QuarkQuark is ordered to relinquish command of his ship to Dr. Evans’ new Vanessa 38-24-36 computer, which, according to Evans, can make all the decisions that a starship captain would encounter correctly and more quickly than any human. Unknown to either Quark or his superiors, however, Vanessa has been programmed with utter contempt for the human crew she is intended to replace. But since Quark’s crew has already forsaken him for the easy luxury of serving on a ship run entirely by Vanessa, the computer faces little opposition. She begins creating incidents designed to prove Quark’s inferiority, but this simply emboldens him to take action and remove Vanessa from the ship. Then Quark discovers that Vanessa is also programmed to defend herself…

written by Robert A. Keats
directed by Hy Averback
music by Perry Botkin, Jr.

Cast: Richard Benjamin (Adam Quark), Timothy Thomerson (Gene/Jean), Richard Kelton (Ficus), Tricia Barnstable (Betty), Cyb Barnstable (Betty), Conrad Janis (Otto Palindrome), Alan Caillou (The Head), Marianne Bunch (Dr. Evans), Bobby Porter (Andy)

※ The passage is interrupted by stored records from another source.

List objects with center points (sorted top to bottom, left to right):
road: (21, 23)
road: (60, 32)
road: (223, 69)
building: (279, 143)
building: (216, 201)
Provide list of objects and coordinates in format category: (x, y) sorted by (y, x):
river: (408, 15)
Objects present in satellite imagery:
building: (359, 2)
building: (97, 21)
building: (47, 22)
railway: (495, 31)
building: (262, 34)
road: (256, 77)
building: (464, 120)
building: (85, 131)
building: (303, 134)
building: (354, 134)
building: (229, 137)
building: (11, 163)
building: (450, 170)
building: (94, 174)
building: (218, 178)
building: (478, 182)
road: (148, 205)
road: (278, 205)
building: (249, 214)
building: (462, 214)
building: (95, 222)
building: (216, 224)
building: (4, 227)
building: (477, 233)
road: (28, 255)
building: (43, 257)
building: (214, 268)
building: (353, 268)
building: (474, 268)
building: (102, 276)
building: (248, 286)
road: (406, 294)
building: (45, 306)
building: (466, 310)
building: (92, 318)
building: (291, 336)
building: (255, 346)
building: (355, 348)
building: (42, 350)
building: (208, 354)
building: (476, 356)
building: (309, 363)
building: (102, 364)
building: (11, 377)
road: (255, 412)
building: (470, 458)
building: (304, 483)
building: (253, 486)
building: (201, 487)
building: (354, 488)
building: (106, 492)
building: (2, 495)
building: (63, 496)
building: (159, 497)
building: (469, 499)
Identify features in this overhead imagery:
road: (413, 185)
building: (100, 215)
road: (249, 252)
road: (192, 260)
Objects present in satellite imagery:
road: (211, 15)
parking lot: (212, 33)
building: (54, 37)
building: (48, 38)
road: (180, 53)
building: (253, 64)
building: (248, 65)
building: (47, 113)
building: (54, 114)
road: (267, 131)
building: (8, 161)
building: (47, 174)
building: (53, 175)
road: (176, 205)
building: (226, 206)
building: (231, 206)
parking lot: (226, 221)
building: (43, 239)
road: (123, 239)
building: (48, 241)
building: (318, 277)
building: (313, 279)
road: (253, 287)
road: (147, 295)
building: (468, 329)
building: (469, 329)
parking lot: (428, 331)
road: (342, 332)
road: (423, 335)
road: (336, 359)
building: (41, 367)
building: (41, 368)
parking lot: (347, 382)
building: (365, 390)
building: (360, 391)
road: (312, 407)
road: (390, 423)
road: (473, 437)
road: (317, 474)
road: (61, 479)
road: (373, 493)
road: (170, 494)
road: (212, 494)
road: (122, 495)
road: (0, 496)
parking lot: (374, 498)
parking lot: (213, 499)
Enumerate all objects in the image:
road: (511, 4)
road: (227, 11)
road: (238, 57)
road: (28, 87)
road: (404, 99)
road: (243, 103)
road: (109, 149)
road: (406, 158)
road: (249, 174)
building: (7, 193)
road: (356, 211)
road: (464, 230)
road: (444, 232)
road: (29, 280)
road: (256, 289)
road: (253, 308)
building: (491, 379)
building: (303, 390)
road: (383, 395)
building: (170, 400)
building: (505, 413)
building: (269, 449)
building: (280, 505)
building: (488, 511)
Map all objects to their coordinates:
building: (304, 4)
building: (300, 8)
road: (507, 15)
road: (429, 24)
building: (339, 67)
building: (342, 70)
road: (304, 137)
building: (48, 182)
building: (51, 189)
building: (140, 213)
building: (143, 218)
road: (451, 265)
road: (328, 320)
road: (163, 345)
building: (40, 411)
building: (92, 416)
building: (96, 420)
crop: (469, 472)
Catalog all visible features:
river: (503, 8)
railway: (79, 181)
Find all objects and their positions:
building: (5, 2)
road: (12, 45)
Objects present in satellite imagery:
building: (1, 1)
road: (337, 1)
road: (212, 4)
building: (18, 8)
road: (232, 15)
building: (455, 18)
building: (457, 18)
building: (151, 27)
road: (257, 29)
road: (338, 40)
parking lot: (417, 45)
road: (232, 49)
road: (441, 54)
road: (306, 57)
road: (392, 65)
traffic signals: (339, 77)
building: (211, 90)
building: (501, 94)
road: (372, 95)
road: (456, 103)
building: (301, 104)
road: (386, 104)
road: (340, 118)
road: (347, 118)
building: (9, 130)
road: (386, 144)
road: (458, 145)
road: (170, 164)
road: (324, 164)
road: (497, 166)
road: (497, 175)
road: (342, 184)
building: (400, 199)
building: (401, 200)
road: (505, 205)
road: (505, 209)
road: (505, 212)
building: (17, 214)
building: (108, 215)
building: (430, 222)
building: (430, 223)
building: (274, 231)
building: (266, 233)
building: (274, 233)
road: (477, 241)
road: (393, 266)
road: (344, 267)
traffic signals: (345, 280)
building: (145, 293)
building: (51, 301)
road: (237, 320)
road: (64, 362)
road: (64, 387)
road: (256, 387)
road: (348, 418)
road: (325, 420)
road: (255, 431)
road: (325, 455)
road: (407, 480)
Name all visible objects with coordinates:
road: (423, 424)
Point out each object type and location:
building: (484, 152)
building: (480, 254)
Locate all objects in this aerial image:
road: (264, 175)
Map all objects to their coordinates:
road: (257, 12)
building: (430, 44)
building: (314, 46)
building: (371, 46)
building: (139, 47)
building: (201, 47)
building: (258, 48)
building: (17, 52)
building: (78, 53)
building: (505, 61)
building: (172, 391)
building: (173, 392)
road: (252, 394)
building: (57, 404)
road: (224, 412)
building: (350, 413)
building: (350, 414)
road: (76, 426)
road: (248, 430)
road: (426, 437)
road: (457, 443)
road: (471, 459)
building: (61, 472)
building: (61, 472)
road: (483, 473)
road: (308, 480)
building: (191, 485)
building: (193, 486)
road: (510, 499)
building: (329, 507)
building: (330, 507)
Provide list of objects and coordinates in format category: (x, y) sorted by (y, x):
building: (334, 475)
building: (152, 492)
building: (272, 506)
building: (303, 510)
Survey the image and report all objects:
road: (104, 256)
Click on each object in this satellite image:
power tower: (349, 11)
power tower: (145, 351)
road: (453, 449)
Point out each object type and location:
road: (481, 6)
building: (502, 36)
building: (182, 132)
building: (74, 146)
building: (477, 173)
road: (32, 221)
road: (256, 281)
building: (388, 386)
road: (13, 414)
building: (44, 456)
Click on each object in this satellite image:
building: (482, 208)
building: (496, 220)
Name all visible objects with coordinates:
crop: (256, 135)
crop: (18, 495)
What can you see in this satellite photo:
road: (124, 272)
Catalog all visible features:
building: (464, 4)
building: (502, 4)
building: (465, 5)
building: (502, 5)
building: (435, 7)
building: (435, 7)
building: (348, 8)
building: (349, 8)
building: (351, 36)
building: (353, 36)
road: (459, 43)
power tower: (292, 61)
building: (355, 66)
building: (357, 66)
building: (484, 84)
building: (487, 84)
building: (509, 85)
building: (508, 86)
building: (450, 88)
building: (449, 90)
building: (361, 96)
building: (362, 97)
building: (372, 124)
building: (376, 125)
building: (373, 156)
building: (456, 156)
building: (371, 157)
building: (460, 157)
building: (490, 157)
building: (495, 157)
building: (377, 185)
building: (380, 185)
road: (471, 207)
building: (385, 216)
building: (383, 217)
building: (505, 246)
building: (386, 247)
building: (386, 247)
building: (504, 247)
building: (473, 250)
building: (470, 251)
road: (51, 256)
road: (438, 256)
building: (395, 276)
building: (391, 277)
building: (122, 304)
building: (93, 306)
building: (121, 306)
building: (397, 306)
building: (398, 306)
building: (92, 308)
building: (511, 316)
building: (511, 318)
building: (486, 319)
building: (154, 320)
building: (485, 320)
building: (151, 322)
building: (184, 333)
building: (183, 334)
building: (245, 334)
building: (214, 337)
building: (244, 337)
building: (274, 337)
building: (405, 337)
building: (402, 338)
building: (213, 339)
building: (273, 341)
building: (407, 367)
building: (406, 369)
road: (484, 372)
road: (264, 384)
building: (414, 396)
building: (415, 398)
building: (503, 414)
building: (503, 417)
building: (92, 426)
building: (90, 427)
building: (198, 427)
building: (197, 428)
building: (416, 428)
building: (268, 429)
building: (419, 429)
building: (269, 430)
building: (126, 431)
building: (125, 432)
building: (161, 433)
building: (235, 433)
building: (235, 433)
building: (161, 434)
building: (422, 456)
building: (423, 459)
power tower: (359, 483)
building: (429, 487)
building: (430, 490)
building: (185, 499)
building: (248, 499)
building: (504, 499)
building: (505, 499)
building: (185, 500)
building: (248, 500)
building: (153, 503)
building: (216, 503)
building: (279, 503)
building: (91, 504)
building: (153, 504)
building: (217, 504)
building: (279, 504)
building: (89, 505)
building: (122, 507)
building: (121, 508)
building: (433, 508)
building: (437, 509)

QuarkNotes: An episode which spoofed the Star Trek episode The Ultimate Computer and Stanley Kubrick’s 2001: a space odyssey in equal measure, this was the final episode of Quark to air on NBC. Even if the series had been picked up for a second season, that season would have seen at least one major casting change: actor Richard “Ficus” Kelton passed away in November 1978, mere months after this episode aired.

Quark’s pet Ergo puts in his first and only appearance since the pilot episode; while watching the episodes in rapid succession on DVD doesn’t make this seem very odd, it had been over a year since the creature’s previous appearance and audiences in the pre-VCR/DVR age had likely forgotten it.